What started life as a quirky award-winning attraction at the 2014 National Fieldays has become a fully fledged commercial motorcycle business tipping the conventional farm bike design on its head. Makers UBCO invited Richard Rennie to take the latest version of the bike, the 2018 Ubco 2×2, for a test ride.

In 2014, inventors Anthony Clyde and Daryl Neal revealed their prototype design for an electric farm bike which was compelling enough to encourage Tauranga development firm Locus Research to get involved and work to develop it to a commercial level.

Today known as the UBCO (UB short for Utility Bike), the company is recording strong sales to farmers around New Zealand, and is ramping up exports to Australia and the United States.

It is hard to know what is the most appealing about hopping on an UBCO electric motor bike for the first time.

There is the cool modular alloy frame work, the fact it’s electric, or that it offers “all-wheel drive” with power going to both wheels all the time, giving the impression most hills could be conquered with this robust machine.

After the UBCO 2×2 was launched in 2015 the developers have done much to incorporate the feedback and real world experiences of users who were keen enough to commit to a very new farm bike concept.

Sales manager Russell Lake says the company has worked hard to make a good design even better and more robust for the demanding conditions users threw at the first version. While the alloy frame remains the same, of the other 136 components more than half have been changed on the new model.

Power has been boosted in the latest model by 20% with a 52.2A/h lithium-ion battery enabling a rider to cover 120km between charges, depending upon load and conditions.

This has brought only a slight increase in weight, but its 63kg heft still makes it well under half that of a comparable 100cc farm bike. That same frame makes for an easy step-through mount-dismount.
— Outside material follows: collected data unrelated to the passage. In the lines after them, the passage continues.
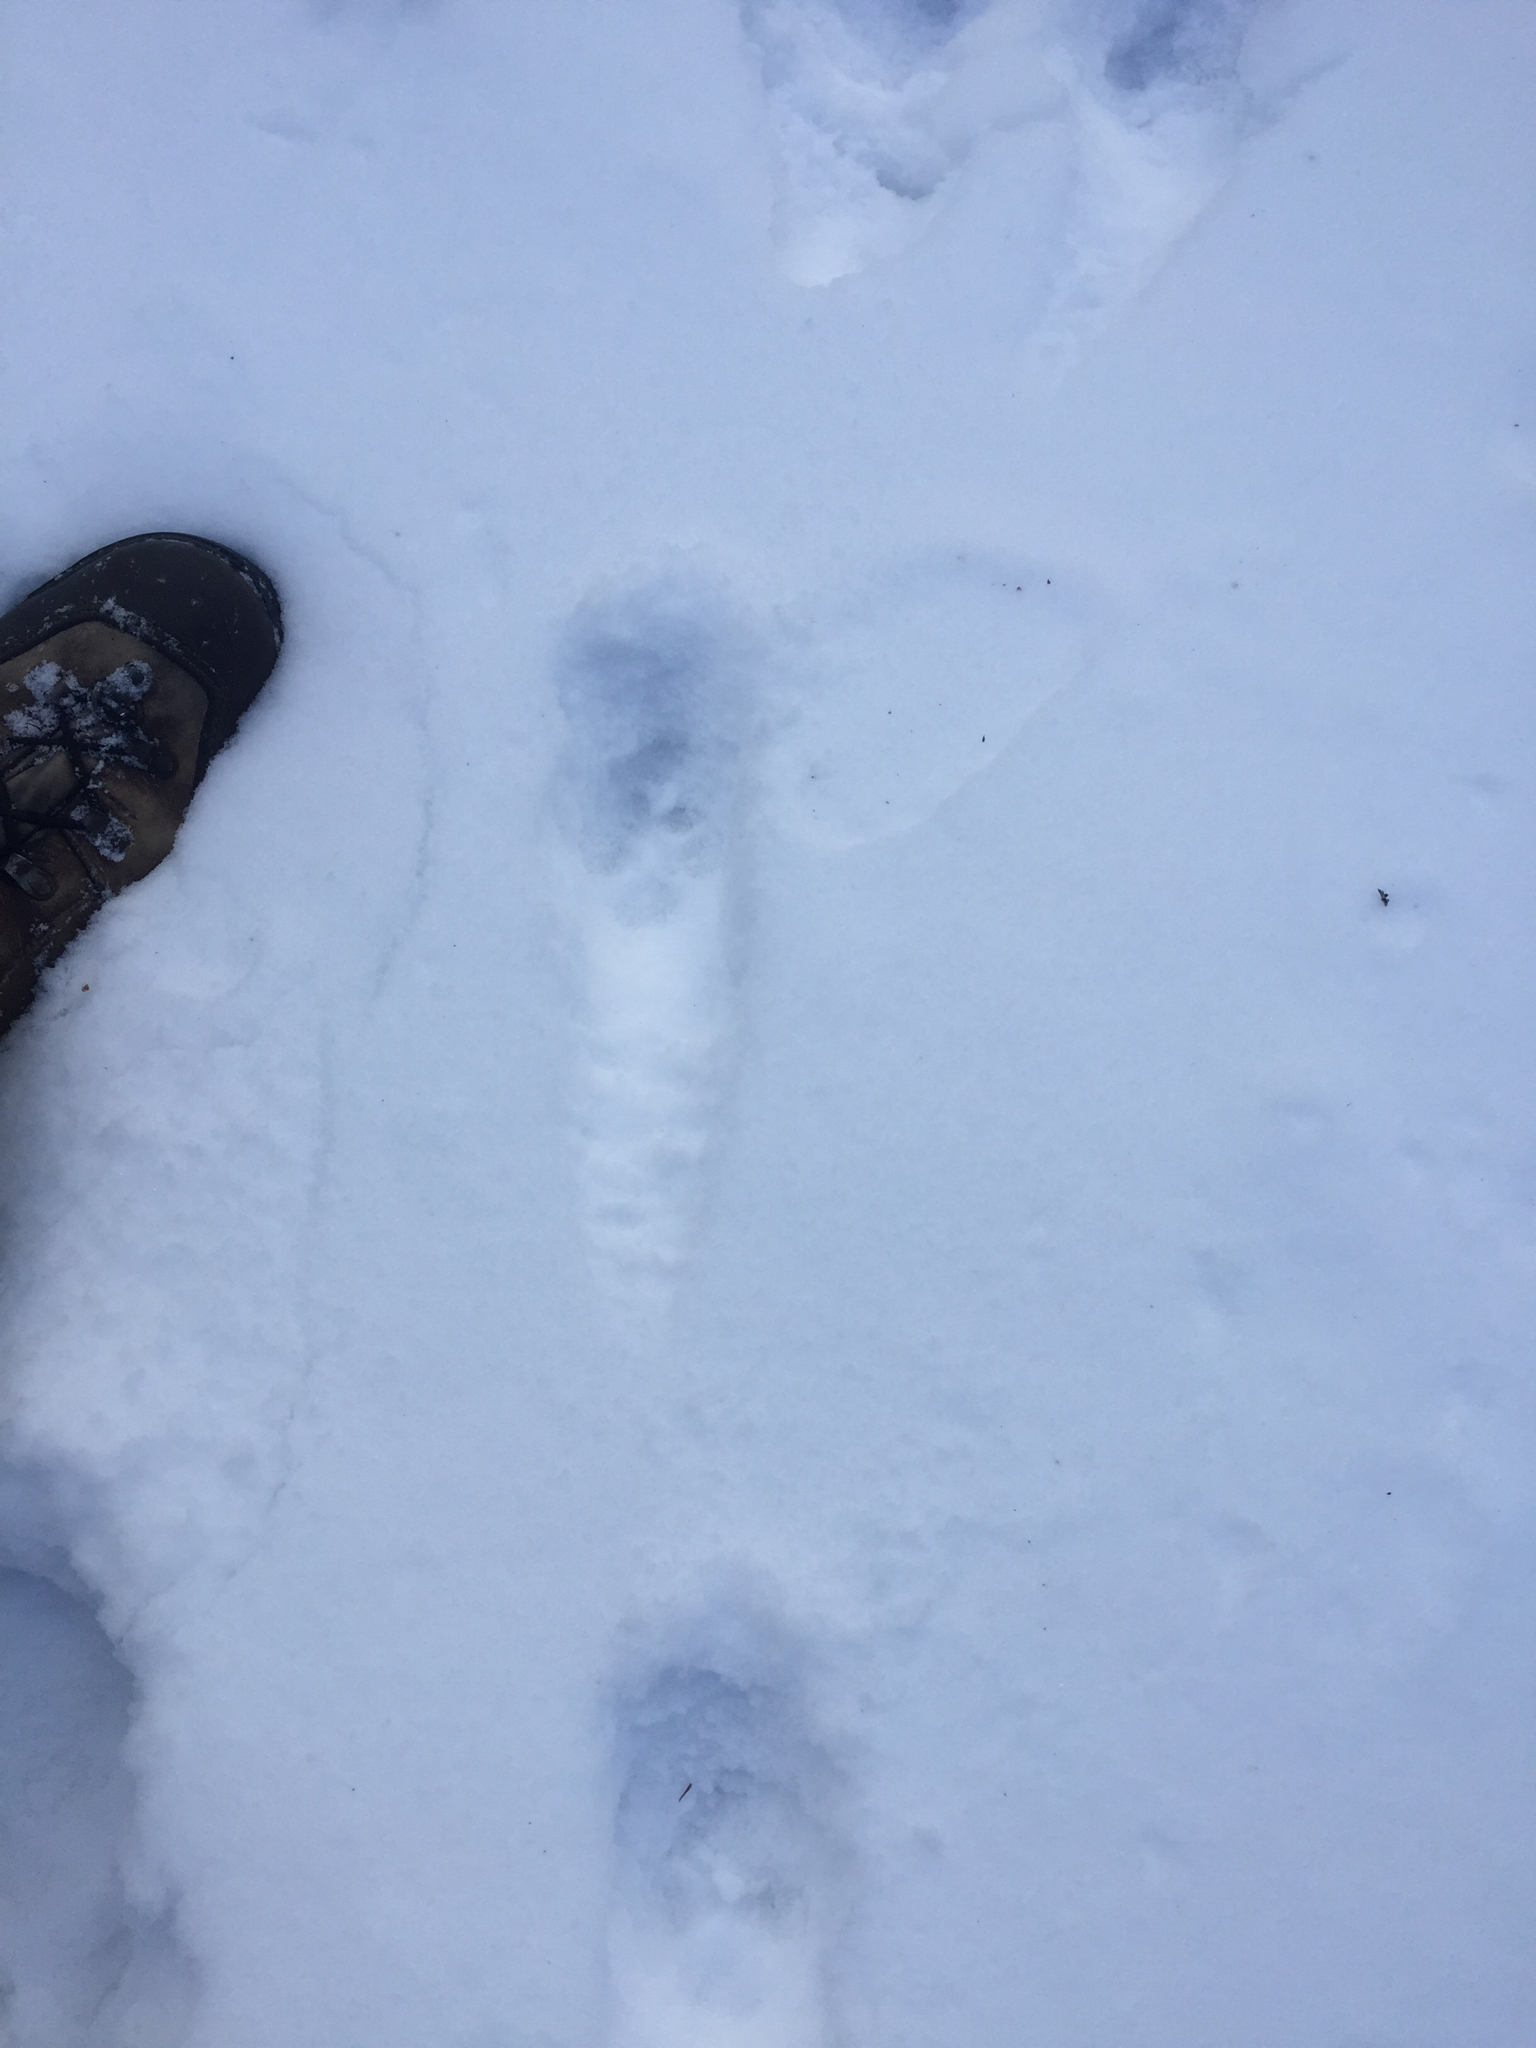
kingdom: Animalia
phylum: Chordata
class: Mammalia
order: Carnivora
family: Canidae
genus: Canis
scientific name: Canis latrans
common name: Coyote
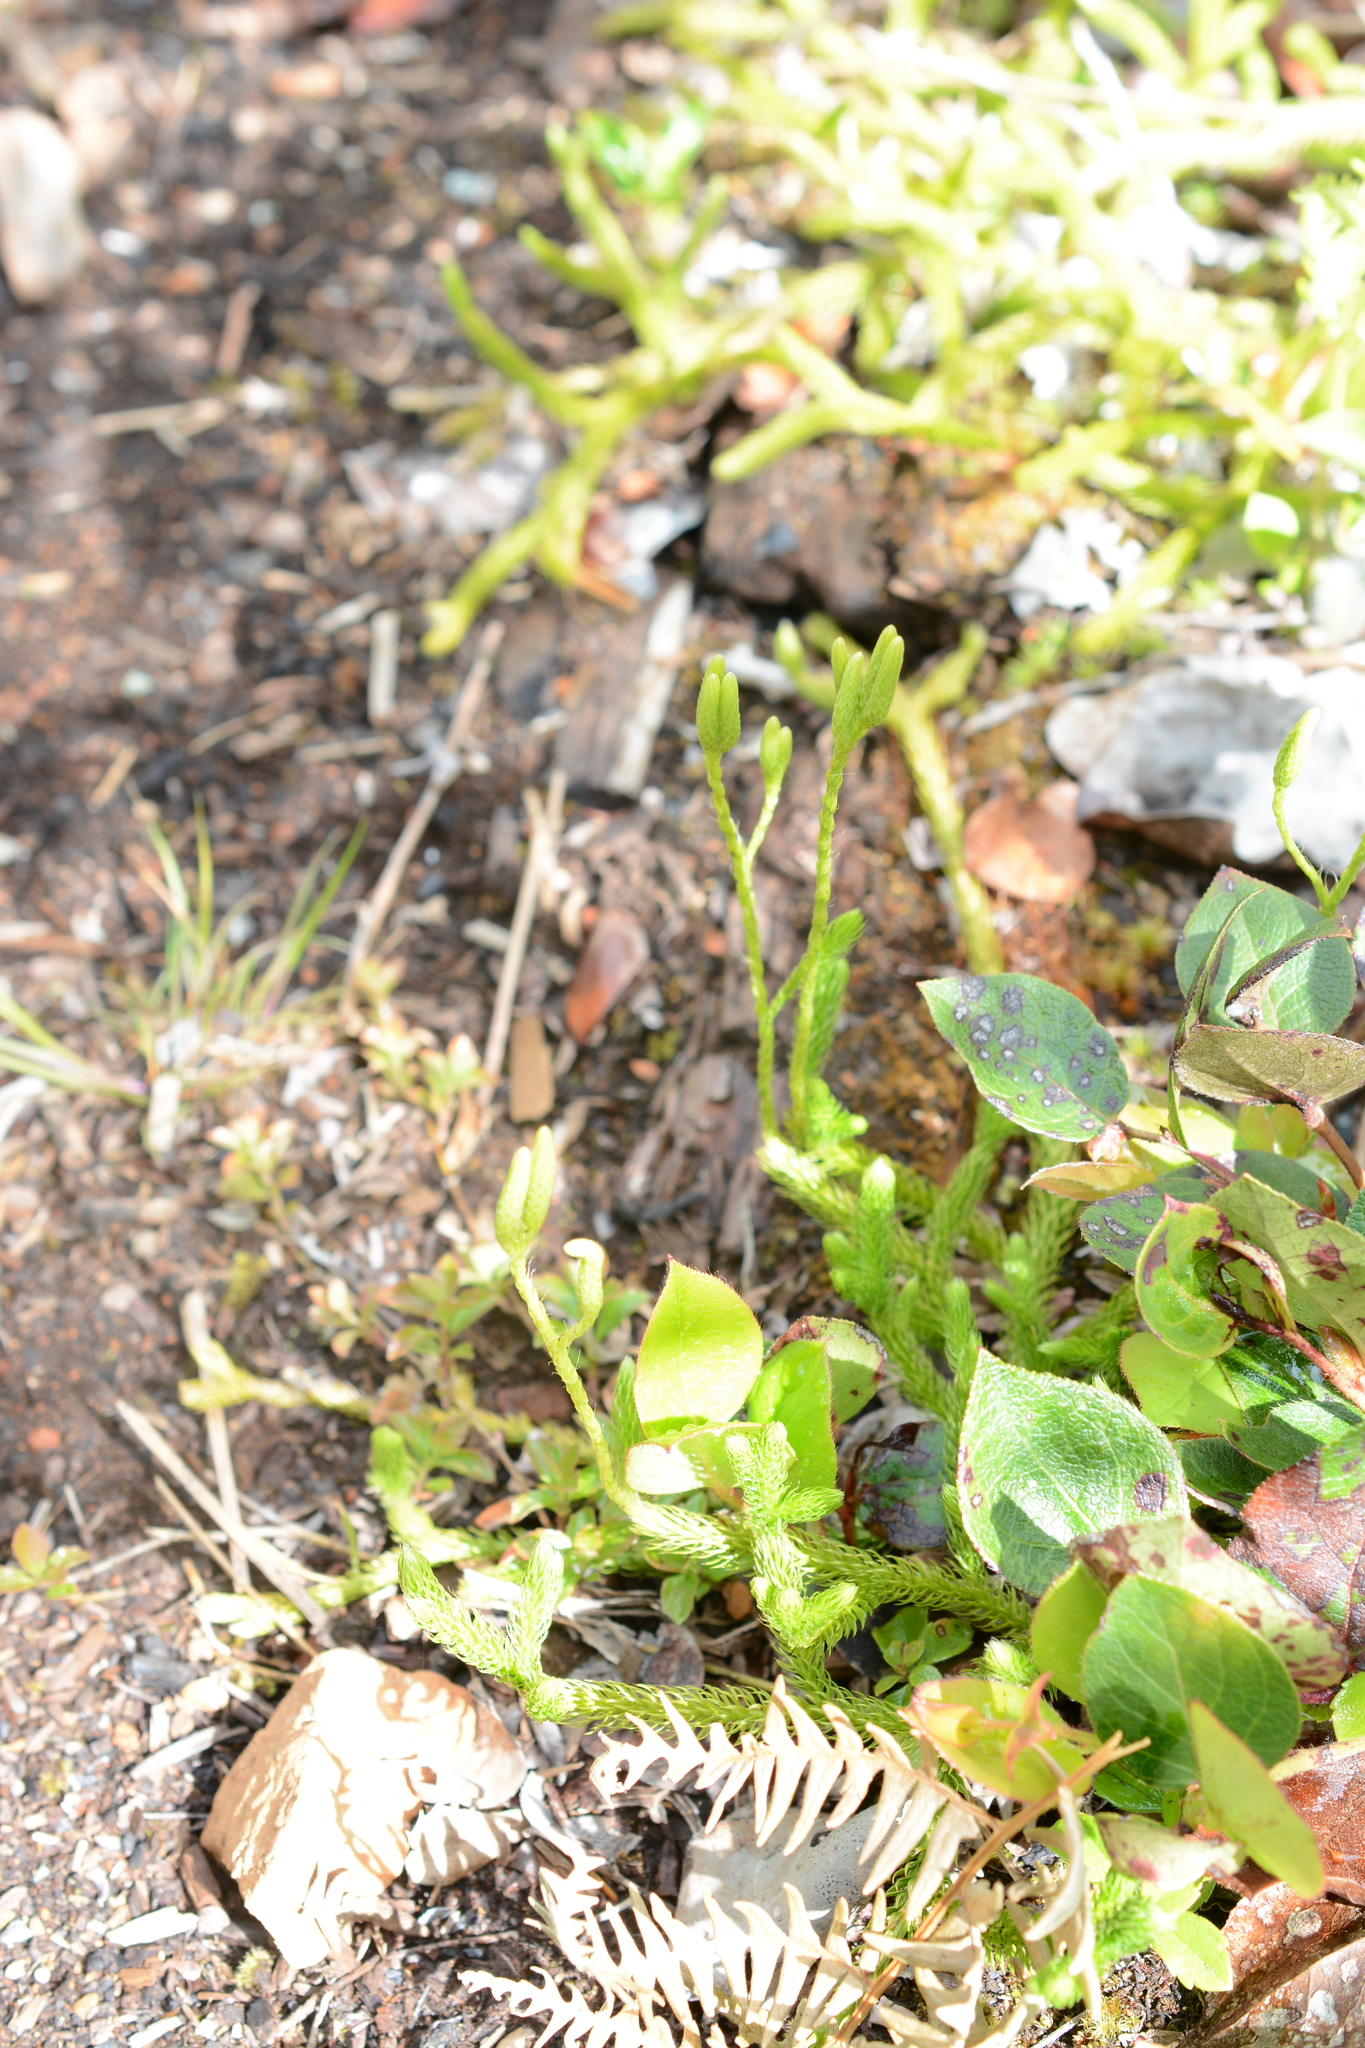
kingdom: Plantae
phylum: Tracheophyta
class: Lycopodiopsida
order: Lycopodiales
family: Lycopodiaceae
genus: Lycopodium
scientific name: Lycopodium clavatum
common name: Stag's-horn clubmoss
It should hold plenty of appeal to farmers tired of throwing aging or aching legs over the seat of a conventional two-wheeler at every stop.

The new model also reflects the refinement UBCO have invested in it, including an easily read ‘fuel’ gauge that gives battery power, along with the usual speed, time and light indications.

To get underway it’s simply a case of twisting the throttle and easing away, to a top speed of 50km/h in surprisingly short time.

The engineers at UBCO have worked on improving the travel in the front forks to 140mm from 90mm, while sticking with simple spring shocks on the rear.

Ride is firm but not uncomfortable, and the bikes can handle up to 150kg all up.

The curvy alloy frame has 17 lugs on it that allows anyone feeling handy enough to attach their own extras using M8 bolts, whether it’s a cradle for fence standards, a wide tray for the dog or a case for holding a hunting rifle.

With the launch of the new model, UBCO is promising to release a range of accessories including pannier bags, front and rear cargo decks and tailored attachments.

The test ride offered plenty of opportunity to push the bike over a rough block that had given up trying to soak up the Bay of Plenty’s annual rainfall.

Pushing up a decent 20degree grassy slope, the bike simply keeps delivering, with the motors in each wheel keeping it well planted and consistently climbing.

To get underway it’s simply a case of twisting the throttle and easing away, to a top speed of 50km/h in surprisingly short time.

The 16kg battery pack sits well down on the frame and helps keep centre of gravity low, compared to the usual weight of liquid fuel that rolls around between your legs on a conventional bike.

The UBCO is deceiving: it’s a 63kg lightweight, but it’s gutsy , compliant and versatile, made even more so by offering itself as an electric platform for recharging phones and tools via twin USB ports, a 12V socket or a 230V inverter.

It is easy to see the appeal beyond farming to the likes of local bodies, hunters, Conservation Department and tourism groups.

The latest model is also roadworthy, significantly opening up market opportunities but Lake says the NZ farm market is still one with vast potential as the company expands its dealer network nationwide.

“We have a farming company down in Southland who generate electricity from the methane released from their effluent ponds, in turn charging up their bikes – it’s a closed energy loop for them.”

The UBCO gives you a sense of being like the original Land Rover before it became a city cruiser.

Just as the original Landy has diehard followers who swear to its bullet-proof reliability and guts, it’s easy to imagine the UBCO winning a cult of aficionados who will happily do the same, while adjusting and tailoring them to their own farming needs.

UBCO Electric Bike

Power: 1x1kW brushless motor in each wheel

Max range: 120km (depending on load/power)

Load limit: 150kg

Time to charge: 6-8 hours

Top speed: 50km/h

Weight: 63kg

Typical recharge cost: Under $1.00 per charge.